November 29, 2007 08:05
Armadas of middle-aged Japanese women no longer chase Bae Yong-joon, the biggest star the Korean wave of the early millennium produced; instead, more and more Korean fans are now dying for a glimpse of their favorite Japanese stars. In Korea, some of the so-called J-drama maniacs watch Japanese soaps all night long, and the growing popularity of Japanese novels here already outstrips any enthusiasm for Korean writing.
Obviously pleased with the reversal of fortunes, a Japanese movie magazine hailed the Japanese boom in Korea, saying, "While the Korean wave is on the wane, the Japanese wave is waxing." Many critics agree that while Korean Wave is receding, Japanese culture has been slowly assimilated into the mainstream of Korean culture and has firmly taken root there. So what are the strengths differentiating the Japanese Wave? The Chosun Ilbo asked experts for their views.
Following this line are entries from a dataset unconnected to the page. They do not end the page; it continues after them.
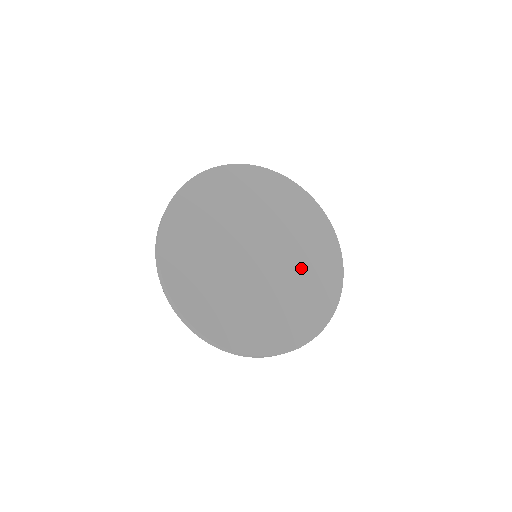
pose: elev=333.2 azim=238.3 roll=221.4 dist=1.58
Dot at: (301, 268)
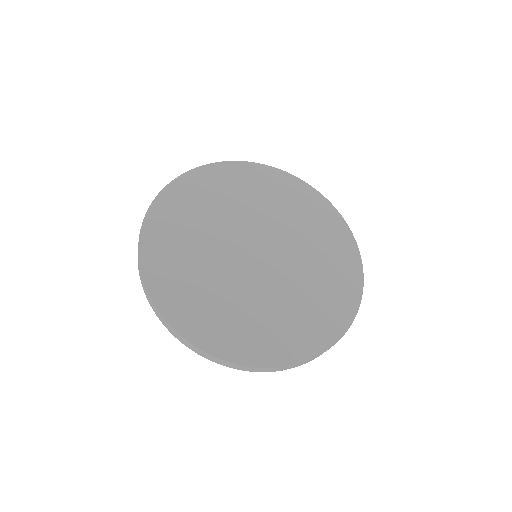
Dot at: (304, 286)
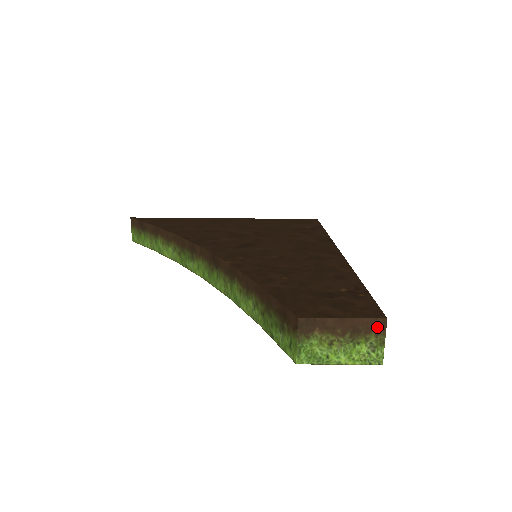
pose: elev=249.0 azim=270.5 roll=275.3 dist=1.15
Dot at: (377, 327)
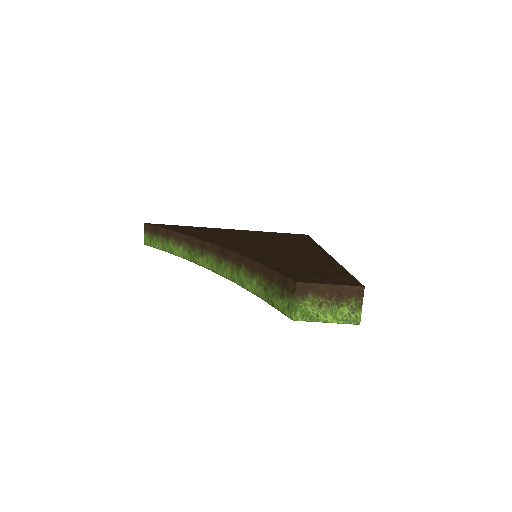
Dot at: (357, 293)
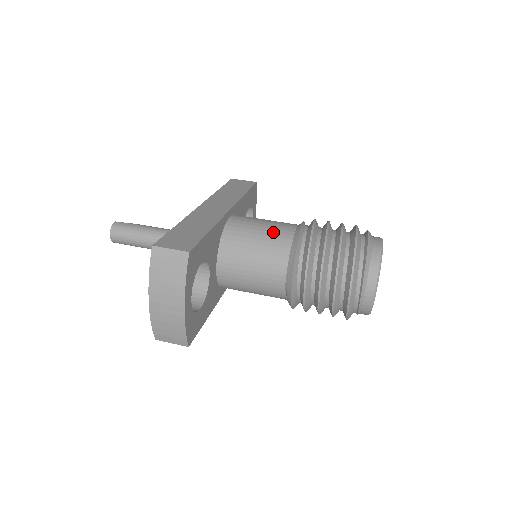
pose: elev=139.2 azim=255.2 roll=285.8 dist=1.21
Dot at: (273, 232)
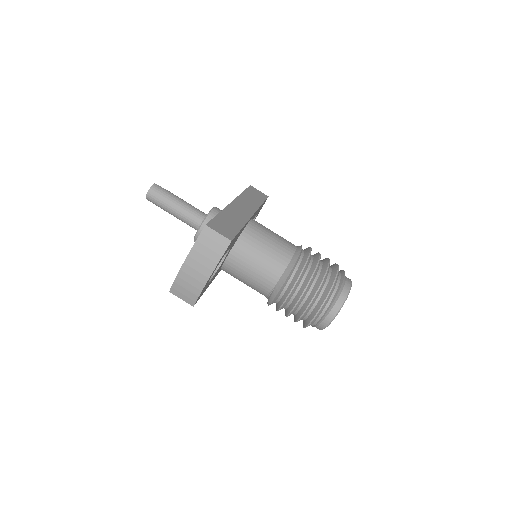
Dot at: (280, 245)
Korea only opened its door to Japanese movies and drama on Jan. 2004, and ever since, the number of Japanese films shown in Korea has been on a steady increase. This year there were a total of 81 so far, compared with 29 in 2004, 34 in 2005, and 51 in 2006. Big name Japanese stars such as Takuya Kimura, Jo Odagiri, the star of the popular J-film "Mezon Do Himiko," and Satoshi Tsumabuki from "Josee, The Tiger and the Fish" have all visited Korea to promote their new films. "It used to be rare for Japanese stars to visit Korea, but now they see Korea as a lucrative market," said an insider with a company that distributes Japanese films here.
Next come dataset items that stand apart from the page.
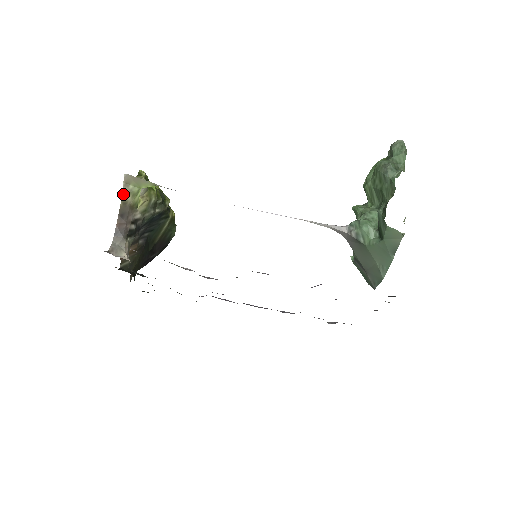
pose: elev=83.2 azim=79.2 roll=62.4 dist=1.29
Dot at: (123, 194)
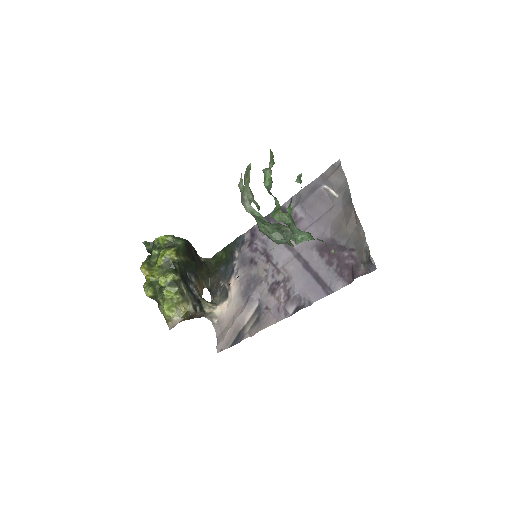
Dot at: occluded
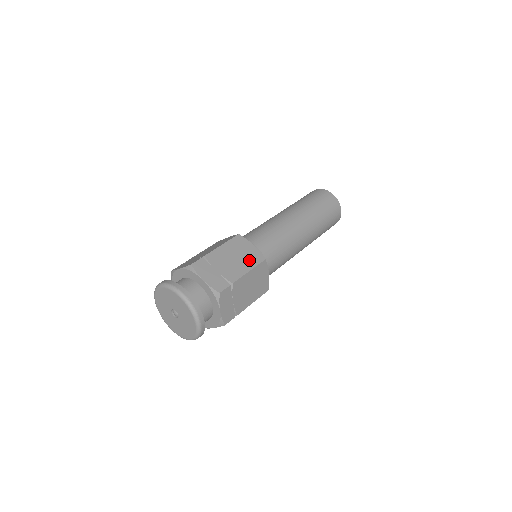
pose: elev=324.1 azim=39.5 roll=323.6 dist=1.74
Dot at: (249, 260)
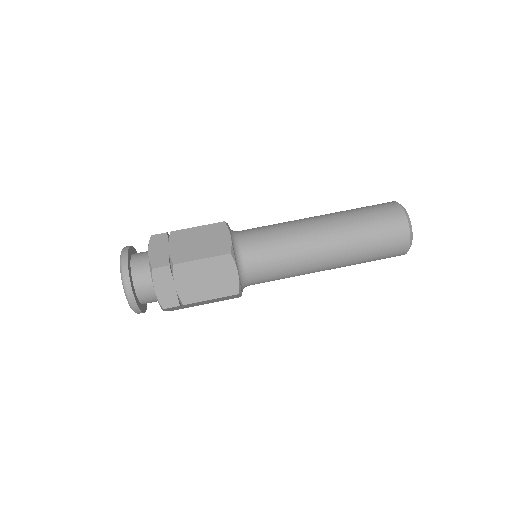
Dot at: (219, 288)
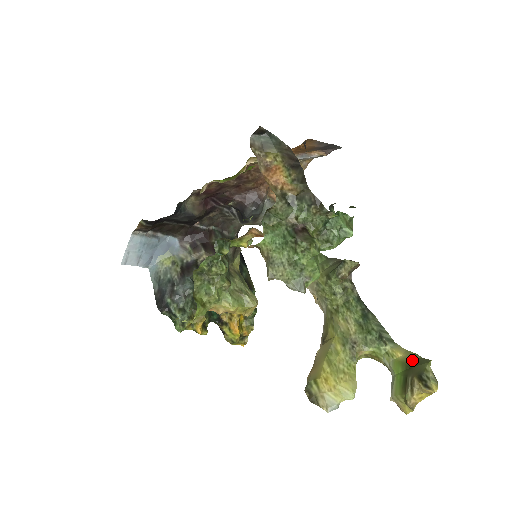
Sustainability is one thing that sets the Japanese Wave apart from the Korean Wave, which effectively lasted only for two years from 2004 to 2006. And while the Korean Wave managed to produce only a handful of big stars -- headed by Bae Yong-joon and Choi Ji-woo -- Japan continuously delivers fresh stars to be adored. Starting with Takuya Kimura, whose popularity just keeps growing, actors like Jo Odagiri, Tsuyoshi Kusanagi, and Satoshi Tsumabuki all succeeded in capturing the hearts of Korean fans. Female stars are no exception with actresses like Juri Ueno, Erika Sawajiri, Yuu Aoi and Aoi Miyazaki garnering more popularity in Korea as the year goes by. And while Korean actors appear in only one to two movies a year, Japanese actors frequently shoot several.
◆ Creative content
Among the domestic films released this year, blockbusters like "200 Pounds Beauty," "Highway Star," "Black House," "Kidnapping Granny K" and "Lovers Behind" were all based on Japanese sources. Last year and this year, as many as 21 films were produced in Korea using Japanese source material, a significant rise compared to just five from 2001 to 2005. In other words, Korea depends on Japan for its creative juice.
The biggest strength of the Japanese Wave, then, is creativity. In Japan, popular comics or novels are often made into dramas and movies, creating a kind of a synergy effect. In Korea, hit dramas like "Winter Sonata" and "Daejanggeum (Jewel in the Palace)" rarely venture into other media. Japan also boasts a rich variety of material for its dramas and movies. Stereotypical Cinderella stories dominate Korean dramas but are almost non-existent in Japan. Instead, bizarre yet brilliantly creative stories of ordinary individuals entertain Japanese viewers.
"Japanese dramas and movies don't just appeal to the sentimental," says Yun Ji-won of the LG Electronics' Life Soft Research Institute. "People don't get easily bored with Japanese dramas because they portray the life story of an individual in a serio-comical manner unlike Korean dramas that are more or less the same as each other."